Politics
Political world braces for the next generation of fake news
The issue was thrust into the national spotlight last month when Buzzfeed partnered with the filmmaker Jordan Peele to create a video of former President Barack Obama appearing to deliver a public service announcement about the potential impact of manipulated media. Only it wasn’t Obama.
Instead it was Peele’s impersonation of Obama, synced well enough with the former president’s lips to keep viewers open to the possibility it could be authentic until the message itself became a clear parody.
The video showcases both the potential and the limits of where the technology stands. A casual observer could be forgiven at first for mistaking the video for a genuine presidential message, especially if watching on a mobile device. A closer look is less impressive, but it may not be long before the signs of tampering become nearly impossible to pick up with the untrained eye.
Hany Farid, a digital forensics expert at Dartmouth College, said there has been a “startling improvement” over the past year in technology creating “deep fakes,” the artificial intelligence that allows users to swap people’s faces with relative ease.
“If there’s two dozen people in the world who can create fakes, that’s a risk,” Farid said. “But it’s very different than if 2,000 people or 20,000 people or 200,000 people can do the same thing because now it’s at the push of a button.”
Anyone with a mobile phone can now do the types of video effects that once required expensive software and extensive training; convincingly fake video addresses paired well with audio still require a certain level of expertise.

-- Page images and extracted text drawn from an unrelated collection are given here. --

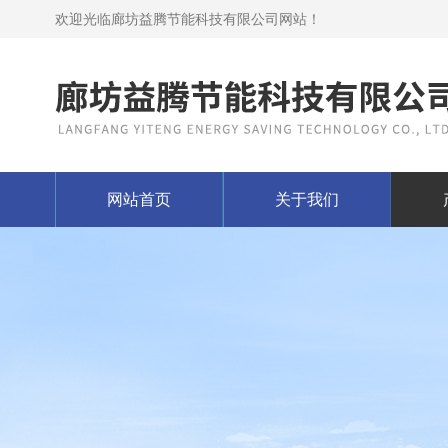
欢迎光临廊坊益腾节能科技有限公司网站！
网站首页
关于我们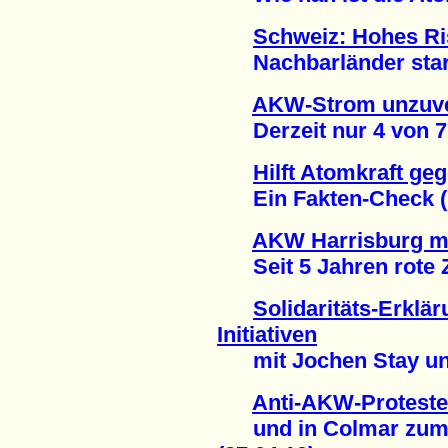
Schweiz: Hohes Ri
Nachbarländer stark 
AKW-Strom unzuve
Derzeit nur 4 von 7 M
Hilft Atomkraft ge
Ein Fakten-Check (1
AKW Harrisburg ma
Seit 5 Jahren rote Za
Solidaritäts-Erklä
Initiativen
mit Jochen Stay und '
Anti-AKW-Proteste
und in Colmar zum T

But other threats come from openly available tools like Lyrebird, a company that can create “digital copies” of voices that can be made to say anything, or real-time facial re-enactments like the ones researchers in Germany and at the University of Stanford unveiled in recent years.
“This is terrifying,” Shane Greer, co-owner of the publication “Campaigns & Elections,” told hundreds of digital consultants during a presentation on new forms of fake media at a tech conference in Washington last week.

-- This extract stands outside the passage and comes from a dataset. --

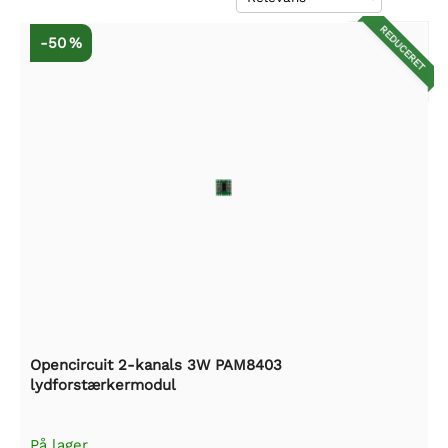
REDUCERET
-50 %
Opencircuit 2-kanals 3W PAM8403
lydforstærkermodul
På lager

Greer has delivered the talk to political consultants in the U.S. and Europe, and will soon add Mexico to the list, which is currently dealing with its own fake news problem ahead of elections on July 1.
The technology has already been “weaponized” in at least one instance in the U.S., Greer says, when a doctored animation of Parkland shooting survivor Emma Gonzalez tearing the Constitution quickly swept across conservative social media. In the original image, part of a Teen Vogue story on the youth-led movement to curb gun violence, Gonzalez rips in half a shooting range target, not the Constitution. The fraudulent image was shared thousands of times before Gab, a popular alternative to Twitter among members of the alt-right, called it “obviously a parody/satire.”

“Consider what was done with the Emma Gonzalez video now versus where that technology will be two, three and four years from now and what both those in the U.S. and international actors will be able to do to disrupt the democratic process,” Greer said.
The issue is on the minds of lawmakers like Sen. Mark Warner, D-Va., vice chair of the Senate Intelligence Committee. He is helping lead one of the congressional investigations into Russian interference in the 2016 presidential election, and has co-sponsored legislation, stalled so far, aimed at forcing websites like Facebook and Google to disclose more information about political ads appearing on their platforms.
“People will demand action being taken if we don’t find a way to collaborate [with technology companies] on this,” Warner told NBC News. “And the notion that the market is going to fix this or the tech companies themselves will police this, I just don’t think that’s going to be the case.”